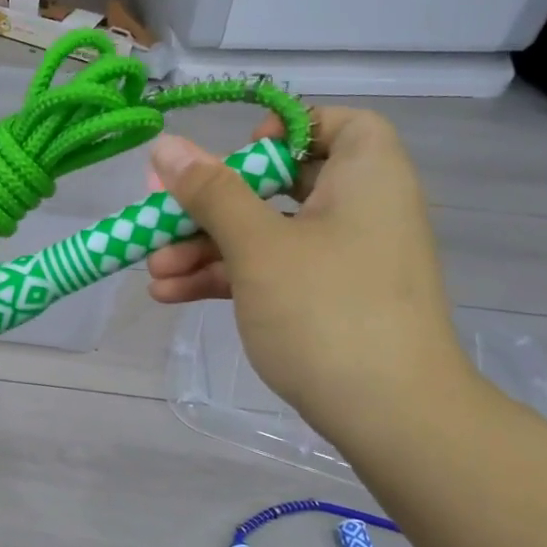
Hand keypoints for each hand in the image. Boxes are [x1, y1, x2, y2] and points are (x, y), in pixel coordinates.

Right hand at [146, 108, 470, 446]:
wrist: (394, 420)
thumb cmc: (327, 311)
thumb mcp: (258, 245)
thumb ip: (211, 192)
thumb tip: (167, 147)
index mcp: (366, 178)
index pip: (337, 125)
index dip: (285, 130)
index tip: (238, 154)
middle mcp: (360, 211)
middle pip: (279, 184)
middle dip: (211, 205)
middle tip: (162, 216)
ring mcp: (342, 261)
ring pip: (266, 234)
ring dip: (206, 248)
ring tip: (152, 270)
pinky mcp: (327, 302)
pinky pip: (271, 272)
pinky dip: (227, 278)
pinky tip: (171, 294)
....
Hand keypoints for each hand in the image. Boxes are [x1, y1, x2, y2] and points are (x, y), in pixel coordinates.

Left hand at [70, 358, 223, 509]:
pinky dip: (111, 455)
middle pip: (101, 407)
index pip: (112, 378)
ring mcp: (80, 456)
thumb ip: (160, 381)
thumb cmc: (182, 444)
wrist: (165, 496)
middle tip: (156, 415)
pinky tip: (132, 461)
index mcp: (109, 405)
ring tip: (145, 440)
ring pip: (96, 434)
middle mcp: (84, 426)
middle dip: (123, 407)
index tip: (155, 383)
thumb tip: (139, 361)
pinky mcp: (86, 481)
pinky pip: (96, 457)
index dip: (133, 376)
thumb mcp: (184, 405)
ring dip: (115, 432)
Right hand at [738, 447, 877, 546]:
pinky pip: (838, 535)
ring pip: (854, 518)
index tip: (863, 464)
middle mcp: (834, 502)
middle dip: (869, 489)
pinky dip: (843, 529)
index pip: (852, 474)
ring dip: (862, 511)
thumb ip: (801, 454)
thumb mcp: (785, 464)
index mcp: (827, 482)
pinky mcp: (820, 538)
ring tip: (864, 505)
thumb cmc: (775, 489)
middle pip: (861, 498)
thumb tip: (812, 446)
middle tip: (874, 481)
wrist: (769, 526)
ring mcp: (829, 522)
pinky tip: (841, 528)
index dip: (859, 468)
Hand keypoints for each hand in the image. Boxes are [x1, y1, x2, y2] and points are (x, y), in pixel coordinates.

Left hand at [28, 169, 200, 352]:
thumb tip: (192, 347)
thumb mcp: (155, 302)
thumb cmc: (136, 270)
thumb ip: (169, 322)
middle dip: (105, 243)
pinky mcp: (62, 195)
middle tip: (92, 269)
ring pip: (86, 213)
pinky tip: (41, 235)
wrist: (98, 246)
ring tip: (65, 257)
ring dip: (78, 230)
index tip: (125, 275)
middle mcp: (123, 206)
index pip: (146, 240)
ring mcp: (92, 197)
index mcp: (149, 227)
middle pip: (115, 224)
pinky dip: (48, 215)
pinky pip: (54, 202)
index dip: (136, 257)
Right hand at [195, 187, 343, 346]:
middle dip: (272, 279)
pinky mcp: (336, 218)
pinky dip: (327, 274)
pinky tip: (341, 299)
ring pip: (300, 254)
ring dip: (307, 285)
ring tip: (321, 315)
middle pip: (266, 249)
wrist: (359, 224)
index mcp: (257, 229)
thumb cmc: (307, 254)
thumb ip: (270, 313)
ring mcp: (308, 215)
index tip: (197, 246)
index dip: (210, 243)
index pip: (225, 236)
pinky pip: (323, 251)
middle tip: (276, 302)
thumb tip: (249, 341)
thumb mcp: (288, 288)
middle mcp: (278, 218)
....
● **Exercise aim**:
Within the material above, copy exactly the lines from the line that holds "index mcp: (827, 482)" up to and including the line that holds "middle mcp: (278, 218)".

● **Result of the exercise**:
index mcp: (827, 482)
pinky mcp: (820, 538)
ring tip: (864, 505)
thumb cmc: (775, 489)
middle pip: (861, 498)
thumb tip: (812, 446)
middle tip: (874, 481)
wrist: (769, 526)
ring mcp: (829, 522)
pinky tip: (841, 528)
index dip: (859, 468)
Hand keypoints for each hand in the image. Boxes are [x1, y1, x2, y2] and points are (x, y), in pixel coordinates.

Left hand at [28, 169, 200, 352]:
thumb tip: (192, 347)
thumb mcp: (155, 302)
thumb cmc: (136, 270)
thumb ip: (169, 322)
middle dip: (105, 243)
pinky mcp: (62, 195)
middle tip: (92, 269)
ring pip: (86, 213)
pinky tip: (41, 235)
wrist: (98, 246)
ring tip: (65, 257)
ring dip: (78, 230)
index tip: (125, 275)
middle mcp: (123, 206)
index pip: (146, 240)
ring mcp: (92, 197)
index mcp: (149, 227)
middle pip: (115, 224)
pinky dip: (48, 215)
pinky pip: (54, 202)
index dip: (136, 257)
Right hand at [195, 187, 343, 346]:
middle dip: (272, 279)
pinky mcp: (336, 218)
pinky dip: (327, 274)
pinky tip: (341, 299)
ring pip: (300, 254)
ring dip: (307, 285)
ring tip: (321, 315)
middle pip: (266, 249)
wrist: (359, 224)
index mcp: (257, 229)
thumb cmc: (307, 254)
thumb ip: (270, 313)
ring mcp: (308, 215)
index tip: (197, 246)
index dip: (210, 243)
index pip: (225, 236)
pinky pip: (323, 251)
middle tip: (276, 302)
thumb tip: (249, 341)
thumb mcp: (288, 288)
middle mcp: (278, 218)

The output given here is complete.